▸ **Source text**

* * * * * * *

Does “Natural” Always Mean “Safe”?
Have you noticed how vitamins and herbal supplements take up many shelves at your local pharmacy? Studies show that more than half of Americans take some sort of dietary supplement, including products with unusual names like ginkgo biloba and valerian.
You wouldn’t be the first person to wonder what these herbal products are and if they are safe or effective. You may also wonder who you can ask about them.
Herbal or “natural” products are extracts of plants or food (the leaves, stems, bark, or flowers) that claim to have medicinal value and benefit human health. However, it is important to remember that “natural” doesn’t necessarily mean “safe.” Because herbal supplements and vitamins are not regulated by the Food & Drug Administration, there is no guarantee about their safety or effectiveness.
These products can act just like prescription medicines, however, in that they can cause side effects, interfere with your other medications, or even worsen your health. In fact, some herbal products have been known to cause serious illnesses, allergies, high blood pressure, or even organ damage. Therefore, it is vital that you tell both your doctor and your pharmacist if you are taking any of these products.
Because pharmacists have extensive education and training in medication use, we can be your best resource for information about these products and how much (if any) is appropriate for your medical situation.
Things to remember about taking alternative products:
- If you are taking a prescription medication, do not take an herbal remedy or dietary supplement for the same condition without telling your doctor.
- Only take the recommended amount listed on the label.
- Only choose products with labels that provide:
- Dosing advice
- A lot number or expiration date (avoid products that are over 1 year old)
- Manufacturer's name, address, and telephone number.

* * * * * * *

▸ **Excerpted data**
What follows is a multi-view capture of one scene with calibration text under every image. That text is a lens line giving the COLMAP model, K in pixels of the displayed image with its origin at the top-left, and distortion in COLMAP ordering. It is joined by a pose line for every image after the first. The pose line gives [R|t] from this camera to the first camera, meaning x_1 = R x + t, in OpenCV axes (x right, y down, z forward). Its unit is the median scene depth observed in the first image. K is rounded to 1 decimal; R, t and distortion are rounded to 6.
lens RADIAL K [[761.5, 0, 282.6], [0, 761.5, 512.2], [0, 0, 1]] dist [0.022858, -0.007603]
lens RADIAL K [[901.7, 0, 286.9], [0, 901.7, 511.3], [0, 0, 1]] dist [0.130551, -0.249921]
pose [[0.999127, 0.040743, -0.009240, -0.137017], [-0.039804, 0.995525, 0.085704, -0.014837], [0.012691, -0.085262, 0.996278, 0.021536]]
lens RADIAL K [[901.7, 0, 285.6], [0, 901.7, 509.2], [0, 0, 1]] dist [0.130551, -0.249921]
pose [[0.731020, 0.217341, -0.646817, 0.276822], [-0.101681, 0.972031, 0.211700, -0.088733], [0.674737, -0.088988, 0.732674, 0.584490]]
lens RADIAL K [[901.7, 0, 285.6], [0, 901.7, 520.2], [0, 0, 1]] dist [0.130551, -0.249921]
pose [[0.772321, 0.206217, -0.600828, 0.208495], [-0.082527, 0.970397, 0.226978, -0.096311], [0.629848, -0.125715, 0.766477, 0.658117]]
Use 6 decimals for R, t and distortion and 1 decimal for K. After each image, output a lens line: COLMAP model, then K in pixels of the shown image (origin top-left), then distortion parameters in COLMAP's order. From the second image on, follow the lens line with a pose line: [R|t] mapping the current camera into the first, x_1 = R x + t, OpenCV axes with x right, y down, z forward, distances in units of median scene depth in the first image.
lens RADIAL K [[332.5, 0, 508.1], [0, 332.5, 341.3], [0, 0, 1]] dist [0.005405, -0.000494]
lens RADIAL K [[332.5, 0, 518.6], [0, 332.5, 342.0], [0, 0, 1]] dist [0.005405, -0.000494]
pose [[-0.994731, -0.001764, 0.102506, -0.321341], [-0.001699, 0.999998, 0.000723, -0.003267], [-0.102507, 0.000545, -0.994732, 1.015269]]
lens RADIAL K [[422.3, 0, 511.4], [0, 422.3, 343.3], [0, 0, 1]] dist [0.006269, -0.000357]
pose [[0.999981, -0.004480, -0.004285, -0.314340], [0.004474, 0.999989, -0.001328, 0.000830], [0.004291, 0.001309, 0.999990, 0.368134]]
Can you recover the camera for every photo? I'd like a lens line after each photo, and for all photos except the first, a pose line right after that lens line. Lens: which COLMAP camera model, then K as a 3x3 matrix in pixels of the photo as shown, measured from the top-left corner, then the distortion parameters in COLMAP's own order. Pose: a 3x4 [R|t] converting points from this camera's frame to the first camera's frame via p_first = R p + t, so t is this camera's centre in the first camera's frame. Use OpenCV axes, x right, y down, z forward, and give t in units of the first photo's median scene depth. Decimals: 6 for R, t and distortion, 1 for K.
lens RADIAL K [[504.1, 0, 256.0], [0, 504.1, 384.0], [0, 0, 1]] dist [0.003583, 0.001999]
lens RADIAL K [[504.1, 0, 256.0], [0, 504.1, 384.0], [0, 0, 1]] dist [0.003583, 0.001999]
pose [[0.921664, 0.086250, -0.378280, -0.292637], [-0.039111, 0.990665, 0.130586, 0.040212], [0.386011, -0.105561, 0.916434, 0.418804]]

* * * * * * *

▸ **Work to complete**
(1) Reproduce the part of the herbal supplement article starting with "- Only take" and going on through "1 year old)".
(2) In the herbal supplement article, what share of Americans take some sort of dietary supplement?

▸ **Responses per task**
(1)
- Only take the recommended amount listed on the label.
- Only choose products with labels that provide:
- Dosing advice
- A lot number or expiration date (avoid products that are over 1 year old)

(2) More than half